Ponte Morandi, i nomi di chi sapeva

Sono circa 30 nomi. Ecco la lista di chi sapeva con certezza dei rischi e delle criticità legati al ponte Morandi crollato a Genova il 14 agosto. Il documento è arrivato in procura dopo le indagini e le ricostruzioni della Guardia di Finanza.

Ci sono i vertici di Autostrade e di Spea, la controllata del gruppo Atlantia che si occupa di sorveglianza e manutenzione delle infrastrutture, ma anche nomi del ministero delle Infrastrutture e dei Trasporti. Al momento nessuno risulta indagato. La magistratura dovrà individuare i reati eventualmente da contestare: si va dall’abuso di ufficio all’omicidio plurimo colposo, al disastro colposo o all’attentato colposo alla sicurezza dei trasporti.

Nella lista della finanza ci sono dirigenti, funzionari, manager e tecnici. Tutti quelli che in questi anni, tra documenti, mail e comunicazioni rintracciate, sono stati messi al corrente della situazione sul viadotto della A10. Tra i nomi più importanti: l’ad di Autostrade, Giovanni Castellucci, il presidente, Fabio Cerchiai, il direttore centrale operativo, Paolo Berti, il responsabile delle opere di manutenzione, Michele Donferri Mittelli, e di Paolo Strazzullo, responsabile del procedimento di retrofitting previsto per rinforzare la struttura.

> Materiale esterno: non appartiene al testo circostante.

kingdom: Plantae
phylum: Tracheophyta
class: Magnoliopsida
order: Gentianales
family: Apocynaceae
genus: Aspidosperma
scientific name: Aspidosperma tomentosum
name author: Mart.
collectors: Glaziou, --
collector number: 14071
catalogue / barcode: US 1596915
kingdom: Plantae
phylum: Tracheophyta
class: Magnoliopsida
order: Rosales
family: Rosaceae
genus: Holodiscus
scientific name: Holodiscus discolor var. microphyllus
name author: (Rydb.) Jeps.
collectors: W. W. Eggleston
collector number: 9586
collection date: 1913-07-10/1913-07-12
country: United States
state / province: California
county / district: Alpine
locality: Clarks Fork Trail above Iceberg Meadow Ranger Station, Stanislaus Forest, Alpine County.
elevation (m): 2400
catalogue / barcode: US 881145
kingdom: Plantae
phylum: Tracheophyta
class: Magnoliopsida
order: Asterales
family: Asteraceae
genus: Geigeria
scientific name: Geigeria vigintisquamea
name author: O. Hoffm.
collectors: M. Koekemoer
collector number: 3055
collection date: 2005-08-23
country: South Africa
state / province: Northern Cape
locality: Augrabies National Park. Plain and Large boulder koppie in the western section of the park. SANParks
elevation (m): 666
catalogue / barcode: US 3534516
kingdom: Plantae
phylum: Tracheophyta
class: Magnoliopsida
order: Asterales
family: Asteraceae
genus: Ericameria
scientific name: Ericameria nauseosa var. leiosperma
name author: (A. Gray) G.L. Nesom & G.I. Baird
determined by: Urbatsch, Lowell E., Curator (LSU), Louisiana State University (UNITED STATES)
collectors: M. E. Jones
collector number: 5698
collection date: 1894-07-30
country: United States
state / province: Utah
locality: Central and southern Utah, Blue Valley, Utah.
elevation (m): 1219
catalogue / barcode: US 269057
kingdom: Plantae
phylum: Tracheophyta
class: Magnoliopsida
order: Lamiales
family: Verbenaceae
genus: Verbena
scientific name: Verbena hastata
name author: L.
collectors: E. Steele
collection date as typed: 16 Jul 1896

Tra i dirigenti del Mit ci sono Vincenzo Cinelli, direttore generale della Vigilanza, Bruno Santoro, capo della Divisione tecnico-operativa della rete autostradale, e Giovanni Proietti, responsabile della Divisione analisi e investimenti. C’è anche chi in Spea ha dovuto gestire la situazione del ponte Morandi: l’amministratore delegato Antonino Galatà, il responsabile del progetto di retrofitting, Massimiliano Giacobbi, e il capo del piano sicurezza Massimo Bazzanelli.